Monday, April 16, 2012

Are you better off than you were 4 years ago?

Important information from War On Terror News:

BushWObamaClintonIn 1992, the Nation was recovering from a recession. Few believed it was over, though the experts said it was. The question asked of voters was: "Are you better off now than you were 4 years ago. Statistically, the answer was yes. Wages had grown 21% on top of the 35% they had grown under Reagan. 6.5 Million jobs had been added to the 7.1 Million added under Reagan, but it didn't feel like things were getting better. Inflation had eaten up the increases in income, not by much, but by enough.

In 2012, we face an era of growing inflation. The effects of the first round of Quantitative Easing are reaching the economy. It's a fancy way of saying the Government started printing money. It's a typical 3rd World way of paying interest on the debt of the government, and nearly always results in inflation. If there were only $500,000 in print, you'd have to work many weeks to earn a dollar. If we tripled the number of dollars in print, you'd need to earn (and likely would) $100+k a year, and still not be able to buy as much.

Inflation has already reduced the value of your money by 8.64% (cumulative inflation rate since Jan 2009, excluding the cost of gas). If you made $38,376/year in 2008, you would need to make $41,692/year today, just to break even, before you pay for gas to get to work. If you drive the typical 15,000 miles/year at 25 miles per gallon, the increase in gasoline alone costs you an additional $1,470/year due to an increase of the price $2.45 per gallon. Since that's not included in inflation calculations, you would need to make $43,162/year to equal an income of $38,376 in 2008.
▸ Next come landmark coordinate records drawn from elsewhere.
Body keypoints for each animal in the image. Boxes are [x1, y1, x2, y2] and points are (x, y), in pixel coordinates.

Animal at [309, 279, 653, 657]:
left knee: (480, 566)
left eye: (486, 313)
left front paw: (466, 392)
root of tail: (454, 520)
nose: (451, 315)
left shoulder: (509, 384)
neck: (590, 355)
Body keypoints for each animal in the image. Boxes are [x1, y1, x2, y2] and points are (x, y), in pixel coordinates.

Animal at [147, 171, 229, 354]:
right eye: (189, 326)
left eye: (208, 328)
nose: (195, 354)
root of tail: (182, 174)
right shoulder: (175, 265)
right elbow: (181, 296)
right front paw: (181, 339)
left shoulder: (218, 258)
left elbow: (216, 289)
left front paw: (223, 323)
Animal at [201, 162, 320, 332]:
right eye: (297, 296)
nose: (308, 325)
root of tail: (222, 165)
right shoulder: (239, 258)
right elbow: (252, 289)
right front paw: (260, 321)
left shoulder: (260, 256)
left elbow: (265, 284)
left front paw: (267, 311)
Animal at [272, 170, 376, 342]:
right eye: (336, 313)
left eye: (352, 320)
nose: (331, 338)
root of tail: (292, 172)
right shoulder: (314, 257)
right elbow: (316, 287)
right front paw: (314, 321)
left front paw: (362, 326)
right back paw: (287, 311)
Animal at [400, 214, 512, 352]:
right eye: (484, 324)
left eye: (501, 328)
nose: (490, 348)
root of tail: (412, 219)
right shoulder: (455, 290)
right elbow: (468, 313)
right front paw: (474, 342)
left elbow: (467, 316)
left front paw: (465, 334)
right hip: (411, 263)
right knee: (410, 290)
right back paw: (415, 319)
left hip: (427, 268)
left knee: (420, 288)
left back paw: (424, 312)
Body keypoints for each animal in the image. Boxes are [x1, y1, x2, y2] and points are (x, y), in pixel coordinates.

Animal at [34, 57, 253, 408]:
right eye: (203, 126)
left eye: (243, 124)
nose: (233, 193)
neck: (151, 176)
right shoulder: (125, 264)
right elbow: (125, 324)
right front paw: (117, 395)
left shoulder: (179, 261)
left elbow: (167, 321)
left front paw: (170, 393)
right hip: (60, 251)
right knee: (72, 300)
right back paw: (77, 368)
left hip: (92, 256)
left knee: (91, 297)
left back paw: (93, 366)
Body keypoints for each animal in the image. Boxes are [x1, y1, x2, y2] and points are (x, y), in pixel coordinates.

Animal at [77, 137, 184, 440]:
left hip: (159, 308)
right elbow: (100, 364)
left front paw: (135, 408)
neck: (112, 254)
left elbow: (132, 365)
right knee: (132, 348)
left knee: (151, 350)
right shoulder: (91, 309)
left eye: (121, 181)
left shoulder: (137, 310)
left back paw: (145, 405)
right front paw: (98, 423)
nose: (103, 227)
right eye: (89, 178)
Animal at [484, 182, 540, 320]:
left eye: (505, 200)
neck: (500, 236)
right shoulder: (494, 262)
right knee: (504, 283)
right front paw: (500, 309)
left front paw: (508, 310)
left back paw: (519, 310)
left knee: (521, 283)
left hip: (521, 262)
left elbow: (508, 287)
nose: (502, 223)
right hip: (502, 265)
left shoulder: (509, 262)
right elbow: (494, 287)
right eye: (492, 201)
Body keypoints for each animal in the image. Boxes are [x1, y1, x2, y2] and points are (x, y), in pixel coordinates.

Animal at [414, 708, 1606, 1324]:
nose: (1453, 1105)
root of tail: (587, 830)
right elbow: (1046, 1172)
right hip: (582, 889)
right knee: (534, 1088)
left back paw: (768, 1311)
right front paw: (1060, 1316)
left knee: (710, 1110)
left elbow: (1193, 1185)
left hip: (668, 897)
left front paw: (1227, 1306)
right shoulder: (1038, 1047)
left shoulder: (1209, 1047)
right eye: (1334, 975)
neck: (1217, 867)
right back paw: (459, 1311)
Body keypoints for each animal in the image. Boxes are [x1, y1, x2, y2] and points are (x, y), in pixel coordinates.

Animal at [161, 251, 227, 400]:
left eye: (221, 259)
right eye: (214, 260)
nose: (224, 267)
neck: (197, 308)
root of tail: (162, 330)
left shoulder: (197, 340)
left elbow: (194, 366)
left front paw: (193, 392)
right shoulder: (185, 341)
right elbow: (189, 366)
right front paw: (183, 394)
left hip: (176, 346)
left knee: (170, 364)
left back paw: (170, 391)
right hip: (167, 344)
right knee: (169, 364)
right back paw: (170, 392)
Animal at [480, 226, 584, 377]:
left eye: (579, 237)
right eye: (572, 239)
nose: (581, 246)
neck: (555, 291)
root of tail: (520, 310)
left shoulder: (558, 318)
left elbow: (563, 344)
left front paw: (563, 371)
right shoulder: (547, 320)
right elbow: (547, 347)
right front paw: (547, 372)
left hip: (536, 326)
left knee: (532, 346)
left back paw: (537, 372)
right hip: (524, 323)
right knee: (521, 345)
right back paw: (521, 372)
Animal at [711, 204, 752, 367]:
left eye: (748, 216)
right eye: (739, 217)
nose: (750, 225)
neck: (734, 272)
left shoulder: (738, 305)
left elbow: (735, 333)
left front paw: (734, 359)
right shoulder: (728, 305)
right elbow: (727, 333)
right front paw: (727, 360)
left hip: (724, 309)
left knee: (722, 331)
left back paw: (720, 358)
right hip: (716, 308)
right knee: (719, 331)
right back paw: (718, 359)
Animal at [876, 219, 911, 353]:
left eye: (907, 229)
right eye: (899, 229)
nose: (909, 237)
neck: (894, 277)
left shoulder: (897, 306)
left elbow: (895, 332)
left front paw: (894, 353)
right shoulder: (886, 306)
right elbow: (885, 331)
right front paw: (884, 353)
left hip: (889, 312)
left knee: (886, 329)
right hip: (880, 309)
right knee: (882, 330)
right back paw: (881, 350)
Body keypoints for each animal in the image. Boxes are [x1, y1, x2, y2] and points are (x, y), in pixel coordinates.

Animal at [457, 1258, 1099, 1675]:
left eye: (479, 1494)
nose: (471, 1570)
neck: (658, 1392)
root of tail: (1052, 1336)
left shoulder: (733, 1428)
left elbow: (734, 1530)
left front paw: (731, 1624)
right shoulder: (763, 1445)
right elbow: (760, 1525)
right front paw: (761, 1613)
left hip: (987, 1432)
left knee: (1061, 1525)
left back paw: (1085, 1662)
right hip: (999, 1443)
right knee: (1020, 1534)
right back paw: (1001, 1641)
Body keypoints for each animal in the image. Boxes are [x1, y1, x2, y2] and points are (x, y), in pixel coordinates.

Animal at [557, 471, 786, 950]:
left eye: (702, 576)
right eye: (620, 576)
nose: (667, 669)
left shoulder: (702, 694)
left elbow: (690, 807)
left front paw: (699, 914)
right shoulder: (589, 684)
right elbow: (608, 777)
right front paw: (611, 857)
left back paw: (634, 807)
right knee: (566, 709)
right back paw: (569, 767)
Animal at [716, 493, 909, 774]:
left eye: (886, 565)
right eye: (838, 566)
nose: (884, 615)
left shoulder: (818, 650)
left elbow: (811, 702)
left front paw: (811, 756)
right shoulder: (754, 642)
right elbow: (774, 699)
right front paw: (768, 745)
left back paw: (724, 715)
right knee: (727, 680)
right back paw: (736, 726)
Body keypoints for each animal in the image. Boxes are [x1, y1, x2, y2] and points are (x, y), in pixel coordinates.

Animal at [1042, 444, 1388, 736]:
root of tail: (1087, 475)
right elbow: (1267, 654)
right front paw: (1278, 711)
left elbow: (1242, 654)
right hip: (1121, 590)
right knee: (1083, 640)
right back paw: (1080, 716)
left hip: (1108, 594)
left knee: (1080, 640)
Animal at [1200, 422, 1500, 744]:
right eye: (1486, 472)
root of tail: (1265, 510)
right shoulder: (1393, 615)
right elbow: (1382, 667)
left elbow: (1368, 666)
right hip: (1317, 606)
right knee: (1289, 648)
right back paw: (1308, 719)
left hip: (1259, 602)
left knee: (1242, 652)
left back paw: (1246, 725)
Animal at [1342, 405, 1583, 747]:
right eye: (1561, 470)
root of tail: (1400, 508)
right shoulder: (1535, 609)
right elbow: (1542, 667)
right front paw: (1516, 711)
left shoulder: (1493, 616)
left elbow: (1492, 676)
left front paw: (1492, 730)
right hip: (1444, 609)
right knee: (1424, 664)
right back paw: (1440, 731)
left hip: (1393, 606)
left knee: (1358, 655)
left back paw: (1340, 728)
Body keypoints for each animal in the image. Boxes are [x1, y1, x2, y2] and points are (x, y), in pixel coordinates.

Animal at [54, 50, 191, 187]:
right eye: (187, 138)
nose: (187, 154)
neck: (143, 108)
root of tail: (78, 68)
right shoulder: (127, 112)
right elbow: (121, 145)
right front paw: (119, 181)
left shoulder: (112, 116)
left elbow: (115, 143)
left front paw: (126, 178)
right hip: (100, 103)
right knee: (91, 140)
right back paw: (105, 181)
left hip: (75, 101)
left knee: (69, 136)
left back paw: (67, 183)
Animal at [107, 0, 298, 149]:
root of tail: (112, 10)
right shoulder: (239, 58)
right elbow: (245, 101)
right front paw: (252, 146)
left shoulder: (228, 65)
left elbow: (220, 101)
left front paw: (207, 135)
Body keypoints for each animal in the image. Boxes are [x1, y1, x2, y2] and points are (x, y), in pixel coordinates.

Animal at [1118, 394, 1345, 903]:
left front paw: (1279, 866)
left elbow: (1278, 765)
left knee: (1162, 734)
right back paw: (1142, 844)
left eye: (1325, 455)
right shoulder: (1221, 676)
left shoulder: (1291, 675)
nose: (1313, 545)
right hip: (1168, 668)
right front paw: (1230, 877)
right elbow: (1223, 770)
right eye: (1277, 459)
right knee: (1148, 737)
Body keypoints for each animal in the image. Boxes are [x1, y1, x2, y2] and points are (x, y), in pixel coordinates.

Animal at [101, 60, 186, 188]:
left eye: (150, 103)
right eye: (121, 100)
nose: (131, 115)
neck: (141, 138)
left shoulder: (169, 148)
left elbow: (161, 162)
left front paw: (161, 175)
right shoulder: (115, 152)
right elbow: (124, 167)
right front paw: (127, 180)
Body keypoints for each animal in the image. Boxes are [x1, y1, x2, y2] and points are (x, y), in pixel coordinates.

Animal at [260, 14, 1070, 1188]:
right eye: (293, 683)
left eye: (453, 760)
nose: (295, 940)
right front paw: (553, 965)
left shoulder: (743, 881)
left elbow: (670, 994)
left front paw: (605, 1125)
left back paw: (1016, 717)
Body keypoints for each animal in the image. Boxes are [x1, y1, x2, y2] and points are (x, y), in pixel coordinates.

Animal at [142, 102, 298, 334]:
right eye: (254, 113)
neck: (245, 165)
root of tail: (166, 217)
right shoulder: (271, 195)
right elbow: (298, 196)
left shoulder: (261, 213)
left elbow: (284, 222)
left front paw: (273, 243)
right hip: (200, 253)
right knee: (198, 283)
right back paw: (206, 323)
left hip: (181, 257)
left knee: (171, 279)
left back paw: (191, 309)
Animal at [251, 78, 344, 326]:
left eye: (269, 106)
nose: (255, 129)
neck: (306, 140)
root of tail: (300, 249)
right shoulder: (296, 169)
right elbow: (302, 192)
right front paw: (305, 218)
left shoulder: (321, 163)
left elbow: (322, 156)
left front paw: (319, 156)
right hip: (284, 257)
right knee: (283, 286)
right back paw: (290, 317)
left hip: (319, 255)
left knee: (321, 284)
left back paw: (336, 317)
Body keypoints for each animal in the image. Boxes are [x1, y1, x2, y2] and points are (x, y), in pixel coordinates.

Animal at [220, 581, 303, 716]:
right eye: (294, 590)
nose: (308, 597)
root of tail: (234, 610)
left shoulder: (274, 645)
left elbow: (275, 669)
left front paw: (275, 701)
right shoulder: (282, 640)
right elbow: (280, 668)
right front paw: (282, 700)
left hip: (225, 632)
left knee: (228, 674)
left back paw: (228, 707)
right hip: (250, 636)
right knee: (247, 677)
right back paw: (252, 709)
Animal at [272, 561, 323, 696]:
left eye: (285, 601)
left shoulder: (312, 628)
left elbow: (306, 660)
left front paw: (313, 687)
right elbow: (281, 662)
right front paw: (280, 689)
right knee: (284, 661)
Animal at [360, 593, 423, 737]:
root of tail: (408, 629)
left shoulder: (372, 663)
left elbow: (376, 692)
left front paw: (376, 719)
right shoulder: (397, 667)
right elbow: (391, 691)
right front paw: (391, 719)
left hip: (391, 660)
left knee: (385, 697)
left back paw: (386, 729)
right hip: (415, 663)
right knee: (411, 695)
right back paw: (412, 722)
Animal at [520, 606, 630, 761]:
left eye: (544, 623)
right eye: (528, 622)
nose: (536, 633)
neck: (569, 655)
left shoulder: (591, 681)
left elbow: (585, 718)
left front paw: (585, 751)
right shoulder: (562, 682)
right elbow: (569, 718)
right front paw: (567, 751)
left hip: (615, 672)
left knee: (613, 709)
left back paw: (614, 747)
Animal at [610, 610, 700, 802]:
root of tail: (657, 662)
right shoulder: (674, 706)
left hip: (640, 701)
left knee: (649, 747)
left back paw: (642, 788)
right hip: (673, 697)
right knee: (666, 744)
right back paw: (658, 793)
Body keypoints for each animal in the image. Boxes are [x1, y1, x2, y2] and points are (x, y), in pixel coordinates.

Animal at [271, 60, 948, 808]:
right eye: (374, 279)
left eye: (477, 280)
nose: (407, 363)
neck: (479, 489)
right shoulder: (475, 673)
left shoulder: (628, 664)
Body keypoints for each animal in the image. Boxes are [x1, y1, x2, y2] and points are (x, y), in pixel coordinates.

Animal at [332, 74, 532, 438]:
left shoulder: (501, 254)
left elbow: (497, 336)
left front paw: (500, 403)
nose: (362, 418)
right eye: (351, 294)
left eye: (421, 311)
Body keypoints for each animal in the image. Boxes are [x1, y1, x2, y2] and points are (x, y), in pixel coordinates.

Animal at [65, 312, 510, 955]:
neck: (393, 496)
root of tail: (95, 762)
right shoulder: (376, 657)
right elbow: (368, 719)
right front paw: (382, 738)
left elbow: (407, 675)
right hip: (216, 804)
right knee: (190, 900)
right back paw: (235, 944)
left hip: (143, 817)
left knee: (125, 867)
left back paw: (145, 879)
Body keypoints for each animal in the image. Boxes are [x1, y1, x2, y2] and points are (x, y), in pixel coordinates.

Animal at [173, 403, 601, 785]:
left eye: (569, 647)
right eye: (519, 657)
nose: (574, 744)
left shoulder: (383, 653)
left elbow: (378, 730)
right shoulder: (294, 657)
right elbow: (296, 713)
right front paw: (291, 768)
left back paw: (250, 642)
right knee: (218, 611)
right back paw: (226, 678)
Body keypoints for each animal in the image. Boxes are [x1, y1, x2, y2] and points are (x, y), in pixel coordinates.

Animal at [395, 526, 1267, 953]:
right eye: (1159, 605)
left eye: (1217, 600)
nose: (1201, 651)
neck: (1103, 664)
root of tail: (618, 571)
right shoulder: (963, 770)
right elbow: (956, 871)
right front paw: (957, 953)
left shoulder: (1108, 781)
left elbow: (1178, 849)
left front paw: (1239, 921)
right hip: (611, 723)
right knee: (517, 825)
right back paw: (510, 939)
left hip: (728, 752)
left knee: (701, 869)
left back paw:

That's an effective inflation rate of 12.5% for the average worker. Since it's tax day, you can figure out for yourself if you've taken a pay cut or not by multiplying your 2008 tax return by 1.125 and comparing that to your 2012 return. If you aren't making 12.5% more, then you have less purchasing power now than you did then. If you worked more hours to make that money, you are making less. Of course, if you make less than the average American worker, the effective inflation rate is higher (and your miles per gallon more likely lower), while if if you make more the burden of fuel increases lowers the percentage rate or real inflation to you....

As the election rhetoric gathers speed, it is imperative that all potential American voters know the FACTS.